Take extra care to return home safe from abalone fishing

Recfishwest is urging abalone fishers to be cautious of an expected higher than usual tide while gathering abalone this Saturday, after two Perth fishers tragically lost their lives on the season’s last fishing day.

Abalone fishers must remain cautious of an expected higher than usual tide while gathering abalone this Saturday.

The hour-long abalone fishing window is poised to go ahead this Saturday between 7am and 8am, with a medium risk forecast by Surf Life Saving WA (SLSWA).

Abalone fishers are being urged to take particular care for this session, the third of the season, due to the forecast high tide.

SLSWA has flagged this will increase the amount of water on top of reef platforms, increasing the number of fishers who will be snorkelling and increasing the obscurity of reef edges and holes.

Recfishwest CEO Dr Andrew Rowland warned fishers must not be complacent while in the water.

“Ultimately, everyone needs to take responsibility for their own safety,” he said.

“If you’re not confident in your swimming ability or don’t have the right swimwear and gear – don’t risk your life and the lives of others this Saturday.”

Stay safe, return home

On the last abalone fishing day, on 9 January, WA’s fishing community was saddened by the news of two abalone fishers losing their lives – a man fishing for abalone at Mettam’s Pool and a man diving for abalone from a boat off Hillarys.

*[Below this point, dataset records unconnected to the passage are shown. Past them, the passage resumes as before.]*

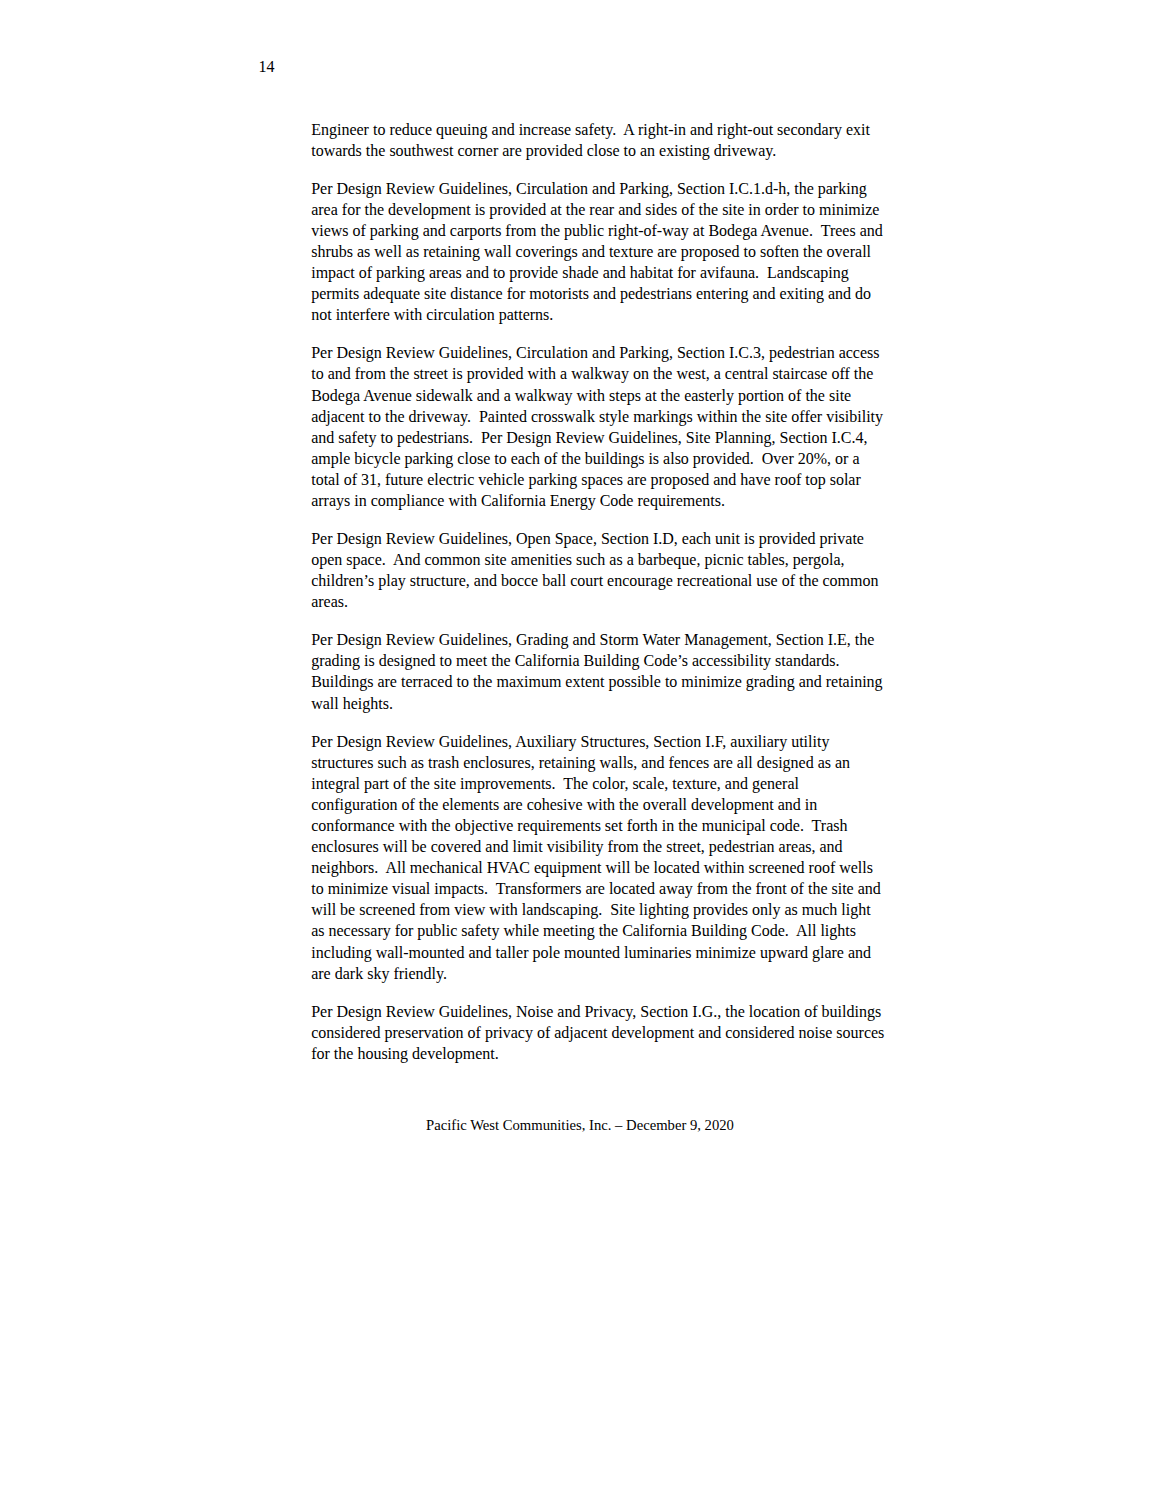14
Engineer to reduce queuing and increase safety. A right-in and right-out secondary exit towards the southwest corner are provided close to an existing driveway.
Per Design Review Guidelines, Circulation and Parking, Section I.C.1.d-h, the parking area for the development is provided at the rear and sides of the site in order to minimize views of parking and carports from the public right-of-way at Bodega Avenue. Trees and shrubs as well as retaining wall coverings and texture are proposed to soften the overall impact of parking areas and to provide shade and habitat for avifauna. Landscaping permits adequate site distance for motorists and pedestrians entering and exiting and do not interfere with circulation patterns.
Per Design Review Guidelines, Circulation and Parking, Section I.C.3, pedestrian access to and from the street is provided with a walkway on the west, a central staircase off the Bodega Avenue sidewalk and a walkway with steps at the easterly portion of the site adjacent to the driveway. Painted crosswalk style markings within the site offer visibility and safety to pedestrians. Per Design Review Guidelines, Site Planning, Section I.C.4, ample bicycle parking close to each of the buildings is also provided. Over 20%, or a total of 31, future electric vehicle parking spaces are proposed and have roof top solar arrays in compliance with California Energy Code requirements.
Per Design Review Guidelines, Open Space, Section I.D, each unit is provided private open space. And common site amenities such as a barbeque, picnic tables, pergola, children’s play structure, and bocce ball court encourage recreational use of the common areas.
Per Design Review Guidelines, Grading and Storm Water Management, Section I.E, the grading is designed to meet the California Building Code’s accessibility standards. Buildings are terraced to the maximum extent possible to minimize grading and retaining wall heights.
Per Design Review Guidelines, Auxiliary Structures, Section I.F, auxiliary utility structures such as trash enclosures, retaining walls, and fences are all designed as an integral part of the site improvements. The color, scale, texture, and general configuration of the elements are cohesive with the overall development and in conformance with the objective requirements set forth in the municipal code. Trash enclosures will be covered and limit visibility from the street, pedestrian areas, and neighbors. All mechanical HVAC equipment will be located within screened roof wells to minimize visual impacts. Transformers are located away from the front of the site and will be screened from view with landscaping. Site lighting provides only as much light as necessary for public safety while meeting the California Building Code. All lights including wall-mounted and taller pole mounted luminaries minimize upward glare and are dark sky friendly.
Per Design Review Guidelines, Noise and Privacy, Section I.G., the location of buildings considered preservation of privacy of adjacent development and considered noise sources for the housing development.
Pacific West Communities, Inc. – December 9, 2020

Following these tragic events, Recfishwest is urging abalone fishers to exercise caution this Saturday by:

  • Checking weather conditions, including wind conditions and swells, before heading out;
  • Observing first, fishing later – do not attempt to fish for abalone if you are unsure about the conditions;
  • Wearing appropriate clothing or wetsuits – avoid heavy clothing, including tracksuits and work boots that become waterlogged and heavy;
  • Never fishing alone, stay in a group and keep an eye out for your friends and other fishers; and,
  • Don’t panic – if in trouble, stay calm and raise one arm and wave from side to side to attract attention.
Recfishwest is urging abalone fishers to be aware of the weather conditions.

Dr Rowland urged abalone fishers to be cautious and aware of the weather conditions.

“If Saturday’s conditions are unfavourable and you don’t feel comfortable entering the water, don’t,” he said.

“There are two more fishing days of the abalone season next month where you can chase abs – don’t risk your life.

“That said there are thousands of abalone fishers who enjoy fishing for this highly valued shellfish every year perfectly safely by taking the appropriate safety measures.

“We want our community to continue to be able to enjoy the fishery and will push for more access to it should the stock recovery continue  – but everyone needs to take responsibility for their own safety and look out for each other out there.”

How is the risk assessed?

When determining whether to open abalone days, SLSWA assesses conditions through its hazardous surf assessment model to determine risk.

It takes multiple factors into account including wind, swell, tide and wave period to develop a risk matrix of low, medium and high.

This assessment is reviewed multiple times ahead of the fishing day and provided to Recfishwest and the Department of Primary Industries and Regional Development (DPRID).

Based on SLSWA’s assessed condition and recommendation, DPIRD decide on the Wednesday morning before a fishing Saturday is to take place, as to whether it goes ahead or not.

Although, WA’s abalone season is the only fishing season with in-season rules to change management based on safety, fishers need to take accountability of their safety.

It is important to wear appropriate clothing, such as a wetsuit, and avoid heavy clothing when gathering abalone.